With fixed-position equipment the tasks involved are repetitive and relatively predictable. The control systems work with the WMS to work out what to do, in real-time and with high levels of accuracy. Things can be more complex if there is a choice or decision to be made. This might be the case, for example, if manual and automated picking are taking place simultaneously. In this example, the WMS and robotic equipment should work together to “decide” which is the most efficient way to complete the pick. Much if not all of this can itself be automated or pre-programmed with the decisions made by the systems based on predetermined rules or logic. For example, if a single item needs to be picked quickly for rapid despatch the best option could well be to instruct an operative to complete the task. Or it might not be. The point is, a well-designed and configured system will be able to make this type of decision based on its underlying programming, perhaps using a growing and evolving knowledge base of historic data. In other words, the system learns over time (sometimes a very short time) what is the best solution to any given new task. None of this is rocket science in the WMS world and many systems work this way. But the emergence of new forms of AI could take this decision making in new directions because the underlying systems will identify new patterns and be able to respond more flexibly than current systems.

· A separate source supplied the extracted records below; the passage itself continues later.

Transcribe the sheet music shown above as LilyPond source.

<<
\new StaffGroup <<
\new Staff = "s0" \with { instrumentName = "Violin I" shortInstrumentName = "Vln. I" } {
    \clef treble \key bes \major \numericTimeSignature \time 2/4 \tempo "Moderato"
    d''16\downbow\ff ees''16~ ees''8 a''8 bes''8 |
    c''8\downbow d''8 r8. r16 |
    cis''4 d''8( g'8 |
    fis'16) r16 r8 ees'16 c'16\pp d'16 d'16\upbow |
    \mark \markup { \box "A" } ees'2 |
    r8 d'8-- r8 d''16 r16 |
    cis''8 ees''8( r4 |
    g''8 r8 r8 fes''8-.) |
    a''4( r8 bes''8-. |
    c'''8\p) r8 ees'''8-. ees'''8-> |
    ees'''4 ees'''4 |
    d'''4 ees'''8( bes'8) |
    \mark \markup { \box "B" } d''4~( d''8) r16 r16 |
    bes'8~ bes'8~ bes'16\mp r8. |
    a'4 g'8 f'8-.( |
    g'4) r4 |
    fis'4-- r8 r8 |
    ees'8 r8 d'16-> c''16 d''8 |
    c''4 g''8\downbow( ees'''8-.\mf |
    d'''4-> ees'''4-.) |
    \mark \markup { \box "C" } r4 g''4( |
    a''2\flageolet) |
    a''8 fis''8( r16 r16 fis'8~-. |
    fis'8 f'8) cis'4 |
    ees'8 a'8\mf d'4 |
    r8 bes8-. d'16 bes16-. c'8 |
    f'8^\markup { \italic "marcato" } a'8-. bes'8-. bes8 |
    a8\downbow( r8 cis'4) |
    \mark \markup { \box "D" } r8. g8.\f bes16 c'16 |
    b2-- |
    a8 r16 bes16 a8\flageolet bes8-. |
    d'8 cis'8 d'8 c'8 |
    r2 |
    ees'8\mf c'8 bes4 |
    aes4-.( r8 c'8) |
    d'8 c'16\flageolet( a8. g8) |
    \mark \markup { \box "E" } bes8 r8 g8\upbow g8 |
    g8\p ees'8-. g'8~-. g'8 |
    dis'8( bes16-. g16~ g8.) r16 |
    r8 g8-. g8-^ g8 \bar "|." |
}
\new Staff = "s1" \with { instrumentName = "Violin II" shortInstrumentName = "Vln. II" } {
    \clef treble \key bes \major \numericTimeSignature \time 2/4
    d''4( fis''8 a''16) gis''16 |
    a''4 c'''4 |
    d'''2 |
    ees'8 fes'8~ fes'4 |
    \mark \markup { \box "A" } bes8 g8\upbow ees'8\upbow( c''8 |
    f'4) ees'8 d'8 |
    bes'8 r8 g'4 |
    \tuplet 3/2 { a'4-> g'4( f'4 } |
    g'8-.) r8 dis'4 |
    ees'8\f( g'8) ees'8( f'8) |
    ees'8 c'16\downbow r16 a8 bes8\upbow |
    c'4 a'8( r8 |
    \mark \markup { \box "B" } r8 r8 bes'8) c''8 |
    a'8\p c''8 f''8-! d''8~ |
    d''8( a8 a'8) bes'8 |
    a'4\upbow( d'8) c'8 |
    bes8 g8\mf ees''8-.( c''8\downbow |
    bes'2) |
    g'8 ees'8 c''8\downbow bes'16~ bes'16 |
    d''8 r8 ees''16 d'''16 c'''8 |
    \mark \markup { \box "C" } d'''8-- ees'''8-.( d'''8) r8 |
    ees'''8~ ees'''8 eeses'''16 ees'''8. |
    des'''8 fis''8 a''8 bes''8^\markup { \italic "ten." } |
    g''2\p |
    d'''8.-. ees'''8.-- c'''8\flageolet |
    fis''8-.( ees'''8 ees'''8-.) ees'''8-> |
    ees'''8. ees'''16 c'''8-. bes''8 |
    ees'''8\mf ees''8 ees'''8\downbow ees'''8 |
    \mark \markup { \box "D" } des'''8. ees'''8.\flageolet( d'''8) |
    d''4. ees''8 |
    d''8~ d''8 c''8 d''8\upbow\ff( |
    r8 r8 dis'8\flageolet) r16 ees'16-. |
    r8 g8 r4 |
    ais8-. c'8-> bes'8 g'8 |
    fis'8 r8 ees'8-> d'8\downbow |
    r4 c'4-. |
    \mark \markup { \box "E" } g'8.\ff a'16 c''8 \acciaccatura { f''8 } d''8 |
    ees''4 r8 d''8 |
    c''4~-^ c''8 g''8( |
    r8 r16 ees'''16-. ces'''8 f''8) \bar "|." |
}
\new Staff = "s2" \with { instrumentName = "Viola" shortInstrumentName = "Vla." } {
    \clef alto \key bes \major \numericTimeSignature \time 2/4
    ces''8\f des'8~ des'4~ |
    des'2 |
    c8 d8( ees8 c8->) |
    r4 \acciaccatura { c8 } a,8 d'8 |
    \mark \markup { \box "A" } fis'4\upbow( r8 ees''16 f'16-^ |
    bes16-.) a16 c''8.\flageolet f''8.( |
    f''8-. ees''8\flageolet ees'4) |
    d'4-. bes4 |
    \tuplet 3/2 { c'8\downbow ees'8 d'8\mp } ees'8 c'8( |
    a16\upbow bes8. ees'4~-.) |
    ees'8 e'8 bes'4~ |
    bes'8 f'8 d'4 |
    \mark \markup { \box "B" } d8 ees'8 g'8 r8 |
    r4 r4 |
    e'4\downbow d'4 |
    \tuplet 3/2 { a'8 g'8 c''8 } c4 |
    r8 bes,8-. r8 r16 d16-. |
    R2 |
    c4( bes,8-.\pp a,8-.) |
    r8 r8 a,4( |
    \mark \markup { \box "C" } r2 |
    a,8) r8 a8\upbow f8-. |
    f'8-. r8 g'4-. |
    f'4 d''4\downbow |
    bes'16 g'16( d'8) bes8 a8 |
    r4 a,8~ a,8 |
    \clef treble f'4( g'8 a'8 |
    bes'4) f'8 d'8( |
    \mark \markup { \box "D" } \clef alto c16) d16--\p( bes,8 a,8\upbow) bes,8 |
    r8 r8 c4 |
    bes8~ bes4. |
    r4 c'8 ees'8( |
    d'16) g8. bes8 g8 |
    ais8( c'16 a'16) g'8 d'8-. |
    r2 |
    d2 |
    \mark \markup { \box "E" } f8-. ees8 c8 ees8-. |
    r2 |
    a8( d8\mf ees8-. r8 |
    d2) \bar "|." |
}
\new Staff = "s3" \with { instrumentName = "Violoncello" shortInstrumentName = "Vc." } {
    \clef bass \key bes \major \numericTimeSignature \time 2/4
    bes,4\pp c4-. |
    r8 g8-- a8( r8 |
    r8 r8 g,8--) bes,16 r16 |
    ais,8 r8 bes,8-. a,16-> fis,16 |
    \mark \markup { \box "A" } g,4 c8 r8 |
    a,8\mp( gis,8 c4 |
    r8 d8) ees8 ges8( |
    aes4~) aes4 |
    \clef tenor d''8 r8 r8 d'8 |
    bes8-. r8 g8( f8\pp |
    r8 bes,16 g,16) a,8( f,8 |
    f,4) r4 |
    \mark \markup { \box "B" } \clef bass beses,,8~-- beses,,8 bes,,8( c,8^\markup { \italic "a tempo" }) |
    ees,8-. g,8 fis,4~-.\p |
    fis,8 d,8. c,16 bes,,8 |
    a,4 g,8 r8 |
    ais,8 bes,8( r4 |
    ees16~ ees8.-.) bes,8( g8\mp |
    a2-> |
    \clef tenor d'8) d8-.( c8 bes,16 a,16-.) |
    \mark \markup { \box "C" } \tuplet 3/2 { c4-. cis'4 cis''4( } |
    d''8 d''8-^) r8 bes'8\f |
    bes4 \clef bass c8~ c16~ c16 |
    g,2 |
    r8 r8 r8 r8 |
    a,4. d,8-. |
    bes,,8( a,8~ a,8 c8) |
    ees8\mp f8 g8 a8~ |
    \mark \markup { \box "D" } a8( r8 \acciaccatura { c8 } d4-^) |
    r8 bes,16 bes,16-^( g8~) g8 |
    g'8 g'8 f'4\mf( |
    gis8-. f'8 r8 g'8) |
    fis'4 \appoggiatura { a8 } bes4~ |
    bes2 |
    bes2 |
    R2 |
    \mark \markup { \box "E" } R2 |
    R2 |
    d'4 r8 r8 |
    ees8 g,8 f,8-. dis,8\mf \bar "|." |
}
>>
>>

Most operators with an existing facility will see the biggest benefit from automating certain aspects of their warehouse, most likely the high-volume and fast-moving areas. WMS such as ProWMS enterprise-level Advanced Warehouse Management have the inherent flexibility to support whatever processes (and changes) the operator decides. Ideally this will be achieved with minimal recoding. However, with its own modular design, ProWMS allows operators to add new functions and processes such as voice, pick-and-pack and so on whenever they choose rather than expecting them to specify a fully featured application from day one. This modular model also sits well with a rapidly evolving ecosystem such as we are currently seeing with new types of robots and automation. This is because creating a new module typically avoids the complexities of reworking a larger, non-modular code base.